As Klarna Bank AB’s billionaire founder, Sebastian Siemiatkowski prepares to stage one of the biggest-ever European fintech company listings, a feast of capitalism, he credits an unlikely backer for his runaway success: the Swedish welfare state.
In particular, the 39-year-old pinpoints a late-1990s government policy to put a computer in every home.
“Computers were inaccessible for low-income families such as mine, but when the reform came into play, my mother bought us a computer the very next day,” he said.
Photo: Reuters
Siemiatkowski began coding on that computer when he was 16. Fast-forward more than two decades, and his payments firm Klarna is valued at US$46 billion and plans to go public. It has not given details, although many bankers expect it to list in New York early next year.
Sweden’s home computer drive, and concurrent early investment in Internet connectivity, help explain why its capital, Stockholm, has become such rich soil for start-ups, birthing and incubating the likes of Spotify, Skype and Klarna, even though it has some of the highest tax rates in the world.
That is the view of Siemiatkowski and several tech chief executives and venture capitalists interviewed by Reuters.
In the three years the scheme ran, 1998 to 2001, 850,000 home computers were purchased through it, reaching almost one-quarter of the country’s then-4 million households, who did not have to pay for the machines and thus included many people who were otherwise unable to afford them.
In 2005, when Klarna was founded, there were 28 broadband subscriptions per 100 people in Sweden, compared with 17 in the US — where dial-up was still far more common — and a global average of 3.7, World Bank data showed.

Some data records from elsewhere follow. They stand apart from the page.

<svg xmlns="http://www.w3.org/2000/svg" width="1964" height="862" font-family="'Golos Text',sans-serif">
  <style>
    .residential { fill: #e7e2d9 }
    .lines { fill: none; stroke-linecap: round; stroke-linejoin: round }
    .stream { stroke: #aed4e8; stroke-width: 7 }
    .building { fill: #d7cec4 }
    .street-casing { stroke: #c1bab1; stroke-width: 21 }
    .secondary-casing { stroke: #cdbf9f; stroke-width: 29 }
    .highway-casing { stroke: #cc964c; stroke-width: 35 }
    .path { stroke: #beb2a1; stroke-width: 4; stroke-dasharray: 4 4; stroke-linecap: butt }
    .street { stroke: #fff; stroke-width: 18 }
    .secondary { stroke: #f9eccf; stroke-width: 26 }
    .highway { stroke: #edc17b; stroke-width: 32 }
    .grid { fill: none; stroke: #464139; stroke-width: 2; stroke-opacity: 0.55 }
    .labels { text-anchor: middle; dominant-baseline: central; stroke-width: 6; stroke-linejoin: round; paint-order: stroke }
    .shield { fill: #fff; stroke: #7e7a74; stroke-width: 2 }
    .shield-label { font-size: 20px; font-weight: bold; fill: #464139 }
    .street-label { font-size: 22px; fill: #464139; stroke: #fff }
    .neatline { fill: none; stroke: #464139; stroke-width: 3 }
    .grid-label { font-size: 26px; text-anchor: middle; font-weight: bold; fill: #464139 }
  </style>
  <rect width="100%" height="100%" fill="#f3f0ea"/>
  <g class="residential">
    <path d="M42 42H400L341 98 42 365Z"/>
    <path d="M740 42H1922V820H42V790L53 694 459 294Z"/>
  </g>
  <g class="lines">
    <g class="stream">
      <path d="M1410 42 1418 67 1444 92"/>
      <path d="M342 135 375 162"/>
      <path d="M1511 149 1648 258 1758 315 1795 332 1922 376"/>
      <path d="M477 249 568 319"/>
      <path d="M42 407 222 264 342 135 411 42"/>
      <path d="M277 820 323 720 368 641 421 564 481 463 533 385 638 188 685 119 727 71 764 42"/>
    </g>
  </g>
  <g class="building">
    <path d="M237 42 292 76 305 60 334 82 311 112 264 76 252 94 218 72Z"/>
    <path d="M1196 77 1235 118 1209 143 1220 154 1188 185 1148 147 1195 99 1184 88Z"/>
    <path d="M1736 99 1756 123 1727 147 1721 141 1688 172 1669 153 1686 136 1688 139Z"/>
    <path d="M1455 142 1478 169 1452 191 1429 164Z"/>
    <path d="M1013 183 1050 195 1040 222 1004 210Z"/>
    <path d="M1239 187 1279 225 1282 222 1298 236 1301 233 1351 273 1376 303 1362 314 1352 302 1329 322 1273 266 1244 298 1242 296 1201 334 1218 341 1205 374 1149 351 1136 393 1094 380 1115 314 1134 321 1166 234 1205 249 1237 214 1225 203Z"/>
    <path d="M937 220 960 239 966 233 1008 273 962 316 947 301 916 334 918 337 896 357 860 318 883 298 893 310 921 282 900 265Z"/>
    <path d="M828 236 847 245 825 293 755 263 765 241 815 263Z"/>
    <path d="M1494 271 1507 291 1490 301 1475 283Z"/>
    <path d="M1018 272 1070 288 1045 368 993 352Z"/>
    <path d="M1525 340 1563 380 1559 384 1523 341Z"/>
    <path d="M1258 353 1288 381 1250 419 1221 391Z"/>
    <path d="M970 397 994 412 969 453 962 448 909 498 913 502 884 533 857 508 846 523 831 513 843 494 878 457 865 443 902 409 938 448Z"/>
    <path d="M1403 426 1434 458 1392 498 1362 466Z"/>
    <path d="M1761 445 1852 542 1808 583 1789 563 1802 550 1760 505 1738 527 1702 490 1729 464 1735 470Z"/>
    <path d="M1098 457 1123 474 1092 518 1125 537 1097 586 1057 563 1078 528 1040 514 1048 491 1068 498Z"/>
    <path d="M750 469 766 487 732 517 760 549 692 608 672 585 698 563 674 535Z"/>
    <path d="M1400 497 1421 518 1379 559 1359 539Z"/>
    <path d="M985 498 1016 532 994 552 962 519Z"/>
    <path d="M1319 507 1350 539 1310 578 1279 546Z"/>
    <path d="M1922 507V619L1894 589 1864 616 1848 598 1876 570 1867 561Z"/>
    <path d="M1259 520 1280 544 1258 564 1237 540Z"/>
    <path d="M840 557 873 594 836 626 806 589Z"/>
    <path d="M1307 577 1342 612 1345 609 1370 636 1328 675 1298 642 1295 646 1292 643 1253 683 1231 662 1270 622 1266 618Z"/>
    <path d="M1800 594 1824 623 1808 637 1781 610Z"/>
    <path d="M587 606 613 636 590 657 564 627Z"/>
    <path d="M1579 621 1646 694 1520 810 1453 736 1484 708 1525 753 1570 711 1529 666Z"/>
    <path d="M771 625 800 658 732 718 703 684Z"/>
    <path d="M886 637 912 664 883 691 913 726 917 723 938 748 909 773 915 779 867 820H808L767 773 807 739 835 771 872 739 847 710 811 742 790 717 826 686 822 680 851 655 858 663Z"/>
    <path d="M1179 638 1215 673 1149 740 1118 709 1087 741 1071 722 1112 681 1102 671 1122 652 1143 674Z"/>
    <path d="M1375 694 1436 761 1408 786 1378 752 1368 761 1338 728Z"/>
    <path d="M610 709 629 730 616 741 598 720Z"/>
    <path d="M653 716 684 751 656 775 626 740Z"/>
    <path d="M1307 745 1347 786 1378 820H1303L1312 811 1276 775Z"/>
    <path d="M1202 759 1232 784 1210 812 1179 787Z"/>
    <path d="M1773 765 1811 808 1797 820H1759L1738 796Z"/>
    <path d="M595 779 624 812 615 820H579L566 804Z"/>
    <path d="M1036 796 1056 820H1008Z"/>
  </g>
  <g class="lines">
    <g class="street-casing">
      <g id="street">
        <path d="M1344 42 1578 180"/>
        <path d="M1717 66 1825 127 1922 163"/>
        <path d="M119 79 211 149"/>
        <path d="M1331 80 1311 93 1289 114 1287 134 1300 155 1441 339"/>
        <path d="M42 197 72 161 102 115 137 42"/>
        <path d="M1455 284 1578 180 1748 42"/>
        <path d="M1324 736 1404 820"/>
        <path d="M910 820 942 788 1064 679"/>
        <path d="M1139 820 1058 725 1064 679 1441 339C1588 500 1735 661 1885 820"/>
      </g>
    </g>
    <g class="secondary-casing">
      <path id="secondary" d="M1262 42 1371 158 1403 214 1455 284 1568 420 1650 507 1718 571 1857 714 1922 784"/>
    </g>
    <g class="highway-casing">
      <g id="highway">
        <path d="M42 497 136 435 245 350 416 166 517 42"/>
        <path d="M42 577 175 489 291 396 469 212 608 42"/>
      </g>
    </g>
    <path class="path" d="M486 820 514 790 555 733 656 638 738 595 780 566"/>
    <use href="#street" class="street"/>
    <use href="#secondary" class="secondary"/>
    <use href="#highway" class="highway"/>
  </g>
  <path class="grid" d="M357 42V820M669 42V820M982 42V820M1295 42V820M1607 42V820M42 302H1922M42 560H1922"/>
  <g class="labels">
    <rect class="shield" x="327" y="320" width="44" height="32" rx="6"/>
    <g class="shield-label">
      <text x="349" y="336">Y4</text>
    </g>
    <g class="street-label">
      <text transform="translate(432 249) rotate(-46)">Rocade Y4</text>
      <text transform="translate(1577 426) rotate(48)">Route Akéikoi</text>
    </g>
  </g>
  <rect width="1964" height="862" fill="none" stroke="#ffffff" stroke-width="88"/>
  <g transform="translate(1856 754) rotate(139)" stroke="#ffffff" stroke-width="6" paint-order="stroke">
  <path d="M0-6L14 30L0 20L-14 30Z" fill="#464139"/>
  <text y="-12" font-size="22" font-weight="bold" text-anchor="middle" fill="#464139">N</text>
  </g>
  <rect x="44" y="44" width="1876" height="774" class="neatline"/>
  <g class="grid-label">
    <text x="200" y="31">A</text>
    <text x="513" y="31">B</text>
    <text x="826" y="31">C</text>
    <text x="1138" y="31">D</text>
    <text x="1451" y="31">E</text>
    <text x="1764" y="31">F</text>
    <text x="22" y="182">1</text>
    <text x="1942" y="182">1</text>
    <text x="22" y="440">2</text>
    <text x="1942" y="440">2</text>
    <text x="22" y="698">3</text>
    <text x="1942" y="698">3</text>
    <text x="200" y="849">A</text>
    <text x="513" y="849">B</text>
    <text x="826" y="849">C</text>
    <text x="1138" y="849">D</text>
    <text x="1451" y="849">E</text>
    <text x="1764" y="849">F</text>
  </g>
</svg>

Spotify enabled users to stream music when Apple’s iTunes was still download-based, which gave the Swedish company the upper hand when streaming became the norm around the world.
“That could only happen in a country where broadband was the standard much earlier, while in other markets the connection was too slow,” Siemiatkowski said. “That allowed our society to be a couple of years ahead.”
Some executives and campaigners say the Scandinavian nation demonstrates that a deep social safety net, often viewed as counter to entrepreneurial spirit, can foster innovation. It is an outcome that might not have been envisaged by the architects of Sweden’s welfare state in the 1950s.
Childcare is, for the most part, free. A range of income insurance funds can protect you if your business fails or you lose your job, guaranteeing up to 80 percent of your previous salary for the first 300 days of unemployment.
“The social safety net we have in Sweden allows us to be less vulnerable to taking risks,” said Gohar Avagyan, the 31-year-old cofounder of Vaam, a video messaging service used for sales pitches and customer communication.
Although overall investments are larger in the bigger European economies of the UK and France and their longstanding finance hubs, Sweden punches above its weight in some regards.
It has the third highest start-up rate in the world, behind Turkey and Spain, with 20 start-ups per 1,000 employees and the highest three-year survival rate for start-ups anywhere, at 74 percent, a 2018 study by Organisation for Economic Co-operation and Development economists found.
Stockholm is second only to Silicon Valley in terms of unicorns — start-ups valued at above US$1 billion — per capita, at about 0.8 per 100,000 inhabitants, said Sarah Guemouri, a senior associate at venture capital firm Atomico.
Silicon Valley — San Francisco and the Bay Area — boasts 1.4 unicorns per 100,000, said Guemouri, coauthor of a report released last year on European tech companies.
However, no one can say for sure if the boom will last in a country where capital gains are taxed at 30 percent and income tax can be as high as 60 percent.
In 2016, Spotify said that it was considering moving its headquarters out of the country, as high taxes made it difficult to attract overseas talent, although it has not yet done so.
Yusuf Ozdalga, partner at venture capital firm QED Investors, said access to funding and administrative or legal tasks connected with founding a company could also prove tough to navigate for non-Swedish speakers.
He contrasted that to Amsterdam, capital of the Netherlands, where the government adopted English as an official language in April to make life easier for international companies.
Jeppe Zink, a partner at London-based venture capital firm Northzone, said a third of all the exit value from fintech companies in Europe — the amount received by investors when they cash out — came from Sweden alone.
Government policy had contributed to this trend, he added.
“Its an interesting dilemma for us venture capitalists as we’re not used to regulation creating markets, in fact we are inherently nervous about regulation,” Zink said.
Swedish Minister for Digital Development Anders Ygeman said that social regulation could make it “possible to fail” and then “be up and running again” for innovators.
Peter Carlsson, chief executive of start-up Northvolt AB, which makes lithium-ion batteries for electric vehicles and is valued at US$11.75 billion, said that ultimately success bred success.
“You’re really creating ripple effects when you’re seeing the success of somebody else, and I think that’s perhaps the most important thing in order to create local ecosystems,” he said.